3. Recent legal and regulatory developments render the project more difficult
The DNR has rejected the mining company's single example of a mine that had been operated and closed for 10 years -- a requirement that must be met under Wisconsin's Mining Moratorium Law. The DNR's rejection of the Sacaton mine in an Arizona desert as a proof that mining can be conducted safely in a Wisconsin wetland environment is a major victory for mine opponents.
The U.S. Supreme Court upheld the right of the Sokaogon Chippewa to adopt water regulations that have an impact on upstream, off-reservation activities - specifically the proposed mine. The right of the Chippewa to protect the resources of Swamp Creek and Rice Lake from the impacts of the mine creates tough new challenges for any mining applicant.
Although the cyanide ban and no special treatment bills were blocked in the Assembly Environment Committee, both bills were passed by the State Senate, and attracted widespread bipartisan support in the Assembly. Both bills will be reintroduced in the next legislative session.
4. The mine as proposed will be unlikely to receive permits
NMC's most optimistic predictions show that the mine will violate state groundwater regulations when mining halts and the mine is reflooded with groundwater. NMC's own predictions show violations of state groundwater standards at the compliance boundary in all portions of the bedrock and groundwater. DNR-directed modeling of contaminates from the mine shows even greater contamination of the groundwater.
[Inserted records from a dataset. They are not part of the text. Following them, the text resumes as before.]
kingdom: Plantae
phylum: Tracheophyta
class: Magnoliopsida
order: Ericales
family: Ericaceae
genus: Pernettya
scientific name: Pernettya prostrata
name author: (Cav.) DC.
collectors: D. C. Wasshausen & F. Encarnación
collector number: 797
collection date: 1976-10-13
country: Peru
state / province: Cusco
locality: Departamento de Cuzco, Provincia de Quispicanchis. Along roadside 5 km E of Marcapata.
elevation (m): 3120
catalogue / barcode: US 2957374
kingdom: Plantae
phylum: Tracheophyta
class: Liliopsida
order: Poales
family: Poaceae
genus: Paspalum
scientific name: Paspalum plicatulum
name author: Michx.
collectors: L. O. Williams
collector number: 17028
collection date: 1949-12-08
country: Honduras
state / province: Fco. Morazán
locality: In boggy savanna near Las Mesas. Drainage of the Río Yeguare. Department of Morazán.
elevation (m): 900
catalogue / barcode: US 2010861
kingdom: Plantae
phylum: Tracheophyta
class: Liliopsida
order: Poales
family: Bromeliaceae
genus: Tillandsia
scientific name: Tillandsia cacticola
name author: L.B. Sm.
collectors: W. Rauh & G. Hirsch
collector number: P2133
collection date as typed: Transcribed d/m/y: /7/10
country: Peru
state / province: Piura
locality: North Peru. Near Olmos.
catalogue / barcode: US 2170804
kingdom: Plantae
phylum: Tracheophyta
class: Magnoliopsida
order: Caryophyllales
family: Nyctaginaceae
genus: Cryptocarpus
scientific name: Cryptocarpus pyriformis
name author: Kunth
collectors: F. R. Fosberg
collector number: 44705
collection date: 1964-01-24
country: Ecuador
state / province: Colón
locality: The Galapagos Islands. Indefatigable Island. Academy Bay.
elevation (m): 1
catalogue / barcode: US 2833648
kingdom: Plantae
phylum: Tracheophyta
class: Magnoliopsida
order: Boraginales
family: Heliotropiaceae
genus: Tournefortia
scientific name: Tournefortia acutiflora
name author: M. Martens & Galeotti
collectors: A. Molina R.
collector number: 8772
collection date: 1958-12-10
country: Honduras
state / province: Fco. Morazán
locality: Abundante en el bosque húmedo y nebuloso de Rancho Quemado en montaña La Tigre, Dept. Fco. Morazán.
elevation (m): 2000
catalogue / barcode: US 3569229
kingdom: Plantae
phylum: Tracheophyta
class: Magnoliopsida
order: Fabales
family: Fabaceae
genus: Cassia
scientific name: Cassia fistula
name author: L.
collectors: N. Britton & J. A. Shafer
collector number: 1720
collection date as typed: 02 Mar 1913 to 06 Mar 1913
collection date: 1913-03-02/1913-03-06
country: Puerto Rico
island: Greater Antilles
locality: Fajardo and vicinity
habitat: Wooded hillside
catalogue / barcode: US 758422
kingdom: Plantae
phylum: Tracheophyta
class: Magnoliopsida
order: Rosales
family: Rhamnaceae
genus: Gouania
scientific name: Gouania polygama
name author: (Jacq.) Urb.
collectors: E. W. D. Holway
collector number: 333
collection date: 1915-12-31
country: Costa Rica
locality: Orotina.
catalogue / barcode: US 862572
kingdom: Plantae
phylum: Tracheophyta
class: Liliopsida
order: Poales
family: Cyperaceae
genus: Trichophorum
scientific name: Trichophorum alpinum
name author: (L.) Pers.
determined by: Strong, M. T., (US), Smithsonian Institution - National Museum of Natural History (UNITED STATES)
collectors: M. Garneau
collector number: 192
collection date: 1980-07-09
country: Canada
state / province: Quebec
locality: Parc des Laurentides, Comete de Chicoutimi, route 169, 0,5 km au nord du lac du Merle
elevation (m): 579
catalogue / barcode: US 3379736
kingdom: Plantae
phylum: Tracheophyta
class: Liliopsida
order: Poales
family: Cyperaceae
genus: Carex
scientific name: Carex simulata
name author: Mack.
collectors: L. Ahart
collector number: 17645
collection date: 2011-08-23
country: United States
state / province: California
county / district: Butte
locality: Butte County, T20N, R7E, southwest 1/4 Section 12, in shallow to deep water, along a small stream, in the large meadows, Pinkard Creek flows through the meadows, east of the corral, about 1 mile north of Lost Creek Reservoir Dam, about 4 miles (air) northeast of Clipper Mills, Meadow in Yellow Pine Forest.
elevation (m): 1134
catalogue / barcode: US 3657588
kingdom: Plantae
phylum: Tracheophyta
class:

NMC's method for containing contaminants requires perpetual pumping of groundwater at the mine site. The contaminated groundwater would need to be treated at a wastewater treatment plant and discharged. The company assumes that contaminated groundwater can be pumped from the reflooded ore body forever.
State modeling of contaminates traveling from the Tailings Management Area (TMA) shows violation of groundwater standards at the compliance boundary (edge of the regulated mine area). These predictions assume that the TMA cap will be replaced approximately every 100 years forever. NMC calculations of TMA compliance with state groundwater standards unrealistically assume, among other things, that the TMA cap will be maintained and replaced forever. Air modeling by the state shows that NMC will be in violation of air standards for Total Suspended Particulates. The federal Environmental Justice Doctrine, as well as the fiduciary responsibility of the U.S. Army Corps of Engineers, to protect cultural resources of American Indian tribes in the area create significant impediments to issuing permits for any mining applicant at this site.
Mine opponents have retained a cadre of expert witnesses that are first class in the following areas: mining, solid waste, structural stability, air emissions, groundwater/surface water, wetlands, urban planning, etc. These experts provide important "fire power" in raising technical and legal issues in the federal and state permitting cases.